BRUNSWICK – It was a once-in-a-lifetime shot for photographer Kevin Shields: his wife, Rebecca, sprawled on the grass next to Interstate 95 while emergency workers tended to the son he had just delivered.
So began the life of Kevin Christopher Shields – on the side of a dusty, hot highway in Bowdoinham, with cars whizzing by and his father snapping photos.
“The worst part for me was the privacy thing,” said Rebecca, a math teacher at Wiscasset Middle School. “Here was Kevin ripping off my pants while all these cars are driving by.”
The Dresden couple recounted the story of their son’s birth Tuesday, hours before being discharged from Parkview Hospital.
Kevin Christopher was born around 8:30 a.m. Sunday, although no one was keeping track of the time. The due date was July 31.
The adventure began around 2 a.m. Sunday, when Rebecca started having contractions. Kevin’s parents arrived from Rockland to care for the couple’s 3-year-old son, Ryan, around 8 a.m.
By then, Rebecca’s contractions were growing stronger.
They grabbed the new-parent book “What To Expect When You Are Expecting,” got into their Ford Explorer and headed for Brunswick.
By the time they reached Richmond, Rebecca’s contractions were five minutes apart and she was in pain.
“I told [Kevin] I had an incredible urge to push,” she said.
“I told her, please don’t,” Kevin said.
They pulled over when Rebecca could feel the baby’s head. Kevin helped Rebecca to the side of the road and then began waving his arms frantically to flag down help.
George and Marion Newland of Readfield pulled their van over to see what was going on.
“It was a miracle,” Rebecca said. “They had a cell phone, a blanket and a pillow.”
They called 911 and a state police dispatcher coached Kevin, a self-employed photographer, through the delivery. The Newlands, meanwhile, held on to “What To Expect When You Are Expecting,” which contains one page on how to deliver a baby in an emergency.
The newborn slid into his father’s waiting arms.
George Newland produced a shoestring from his fishing tackle box and Kevin used it to tie off the umbilical cord.
Kevin wiped the baby with a pair of pants his wife had packed and then wrapped him in them.

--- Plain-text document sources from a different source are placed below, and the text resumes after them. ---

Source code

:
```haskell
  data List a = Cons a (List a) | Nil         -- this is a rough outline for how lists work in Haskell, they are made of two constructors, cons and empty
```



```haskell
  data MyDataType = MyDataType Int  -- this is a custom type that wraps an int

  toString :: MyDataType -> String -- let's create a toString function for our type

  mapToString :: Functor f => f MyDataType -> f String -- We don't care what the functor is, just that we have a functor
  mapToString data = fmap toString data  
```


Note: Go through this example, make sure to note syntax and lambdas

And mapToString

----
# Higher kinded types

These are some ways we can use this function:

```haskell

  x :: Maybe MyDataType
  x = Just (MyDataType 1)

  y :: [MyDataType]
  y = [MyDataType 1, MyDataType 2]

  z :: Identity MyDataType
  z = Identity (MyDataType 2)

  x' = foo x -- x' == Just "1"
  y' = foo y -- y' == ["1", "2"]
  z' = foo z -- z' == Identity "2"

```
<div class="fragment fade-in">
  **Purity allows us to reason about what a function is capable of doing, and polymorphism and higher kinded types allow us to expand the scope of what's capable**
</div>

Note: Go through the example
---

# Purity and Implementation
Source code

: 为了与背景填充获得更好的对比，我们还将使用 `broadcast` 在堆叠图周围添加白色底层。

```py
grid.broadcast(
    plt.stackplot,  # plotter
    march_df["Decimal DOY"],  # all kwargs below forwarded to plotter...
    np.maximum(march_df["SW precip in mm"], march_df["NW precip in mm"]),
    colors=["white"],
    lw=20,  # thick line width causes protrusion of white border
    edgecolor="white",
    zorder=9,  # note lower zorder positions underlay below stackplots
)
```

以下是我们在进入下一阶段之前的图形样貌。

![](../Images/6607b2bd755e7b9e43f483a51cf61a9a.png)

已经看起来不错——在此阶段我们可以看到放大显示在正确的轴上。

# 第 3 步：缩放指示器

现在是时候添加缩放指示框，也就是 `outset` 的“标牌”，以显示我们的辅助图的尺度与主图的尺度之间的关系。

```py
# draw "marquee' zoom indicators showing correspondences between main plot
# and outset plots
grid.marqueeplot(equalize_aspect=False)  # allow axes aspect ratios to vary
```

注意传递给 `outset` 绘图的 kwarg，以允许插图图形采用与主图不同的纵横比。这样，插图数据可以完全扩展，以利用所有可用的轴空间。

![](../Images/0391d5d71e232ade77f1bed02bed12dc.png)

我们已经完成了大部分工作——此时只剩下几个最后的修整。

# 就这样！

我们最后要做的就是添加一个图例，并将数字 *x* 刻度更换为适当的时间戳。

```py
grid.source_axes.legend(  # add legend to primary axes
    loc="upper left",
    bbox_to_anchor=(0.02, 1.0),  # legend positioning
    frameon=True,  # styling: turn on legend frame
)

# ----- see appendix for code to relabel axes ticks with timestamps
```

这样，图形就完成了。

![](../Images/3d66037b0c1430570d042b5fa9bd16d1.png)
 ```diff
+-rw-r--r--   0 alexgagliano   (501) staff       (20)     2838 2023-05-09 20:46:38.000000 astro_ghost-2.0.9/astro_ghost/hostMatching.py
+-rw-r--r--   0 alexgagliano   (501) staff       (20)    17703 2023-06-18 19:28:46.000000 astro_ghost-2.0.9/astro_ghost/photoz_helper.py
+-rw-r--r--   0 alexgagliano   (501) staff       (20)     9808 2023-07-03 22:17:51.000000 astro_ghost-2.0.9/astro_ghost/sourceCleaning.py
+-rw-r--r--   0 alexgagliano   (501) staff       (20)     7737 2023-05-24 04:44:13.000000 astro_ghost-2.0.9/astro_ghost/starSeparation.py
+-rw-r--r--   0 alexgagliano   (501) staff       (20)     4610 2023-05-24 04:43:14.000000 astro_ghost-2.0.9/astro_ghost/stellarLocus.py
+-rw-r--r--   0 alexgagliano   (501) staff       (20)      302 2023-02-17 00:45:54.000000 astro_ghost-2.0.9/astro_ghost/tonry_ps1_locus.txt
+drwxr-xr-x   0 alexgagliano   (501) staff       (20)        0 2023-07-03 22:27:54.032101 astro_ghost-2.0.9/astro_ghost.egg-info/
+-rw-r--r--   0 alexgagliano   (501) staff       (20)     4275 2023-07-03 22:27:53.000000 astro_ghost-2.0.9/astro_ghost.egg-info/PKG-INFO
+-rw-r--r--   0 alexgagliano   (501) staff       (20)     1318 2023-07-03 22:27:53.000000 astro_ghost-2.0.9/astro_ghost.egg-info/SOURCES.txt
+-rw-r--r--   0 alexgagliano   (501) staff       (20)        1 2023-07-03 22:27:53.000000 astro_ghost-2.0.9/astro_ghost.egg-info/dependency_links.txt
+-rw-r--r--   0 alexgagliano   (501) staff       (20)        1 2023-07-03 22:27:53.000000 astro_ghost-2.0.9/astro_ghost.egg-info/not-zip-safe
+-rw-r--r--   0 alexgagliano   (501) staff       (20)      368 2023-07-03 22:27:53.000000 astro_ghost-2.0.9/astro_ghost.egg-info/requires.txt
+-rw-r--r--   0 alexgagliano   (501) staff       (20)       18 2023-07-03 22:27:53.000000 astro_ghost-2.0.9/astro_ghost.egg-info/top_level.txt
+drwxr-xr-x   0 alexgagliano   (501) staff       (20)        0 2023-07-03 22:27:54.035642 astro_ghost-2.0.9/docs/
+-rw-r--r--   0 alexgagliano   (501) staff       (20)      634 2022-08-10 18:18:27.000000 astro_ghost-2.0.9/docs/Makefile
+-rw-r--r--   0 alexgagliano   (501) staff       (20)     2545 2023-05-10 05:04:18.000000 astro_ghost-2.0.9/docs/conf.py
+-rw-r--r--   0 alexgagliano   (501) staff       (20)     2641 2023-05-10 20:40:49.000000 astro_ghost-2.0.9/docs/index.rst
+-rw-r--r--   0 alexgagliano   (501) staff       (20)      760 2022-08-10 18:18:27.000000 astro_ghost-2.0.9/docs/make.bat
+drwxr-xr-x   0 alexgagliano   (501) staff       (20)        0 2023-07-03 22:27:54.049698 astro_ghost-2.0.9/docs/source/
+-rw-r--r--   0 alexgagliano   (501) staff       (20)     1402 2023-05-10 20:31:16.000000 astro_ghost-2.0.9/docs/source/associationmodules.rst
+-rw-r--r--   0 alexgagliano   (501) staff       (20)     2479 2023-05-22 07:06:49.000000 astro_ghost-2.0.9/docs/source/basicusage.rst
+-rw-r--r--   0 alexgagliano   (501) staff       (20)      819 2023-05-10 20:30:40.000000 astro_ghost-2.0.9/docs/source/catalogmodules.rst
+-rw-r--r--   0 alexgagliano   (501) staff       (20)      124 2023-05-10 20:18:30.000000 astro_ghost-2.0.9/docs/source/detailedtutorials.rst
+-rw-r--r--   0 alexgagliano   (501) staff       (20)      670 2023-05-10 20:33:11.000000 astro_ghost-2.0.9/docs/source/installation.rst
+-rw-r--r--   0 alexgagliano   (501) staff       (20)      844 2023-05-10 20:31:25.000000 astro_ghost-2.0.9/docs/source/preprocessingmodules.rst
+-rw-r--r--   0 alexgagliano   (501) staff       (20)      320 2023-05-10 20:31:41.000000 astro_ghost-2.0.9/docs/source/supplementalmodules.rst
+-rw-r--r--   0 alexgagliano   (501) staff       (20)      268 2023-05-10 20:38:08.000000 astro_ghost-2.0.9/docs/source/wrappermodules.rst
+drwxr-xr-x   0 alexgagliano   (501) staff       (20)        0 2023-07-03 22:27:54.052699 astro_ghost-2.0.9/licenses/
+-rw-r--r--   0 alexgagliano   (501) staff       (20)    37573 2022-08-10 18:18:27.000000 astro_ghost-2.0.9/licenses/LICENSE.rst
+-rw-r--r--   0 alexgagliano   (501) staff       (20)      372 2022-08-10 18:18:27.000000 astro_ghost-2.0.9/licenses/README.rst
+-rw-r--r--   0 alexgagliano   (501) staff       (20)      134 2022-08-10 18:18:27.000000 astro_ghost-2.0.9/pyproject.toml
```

Moments later, three members of the Bowdoinham Emergency Medical Services team, an ambulance crew from Northeast Mobile Health Services in Brunswick and a Topsham police officer arrived.
“The mother was lying in the grass and the father was taking photos when we got there,” said Steve Harrison, a paramedic for Northeast Mobile Health Services. “I guess they waited just a little too long.”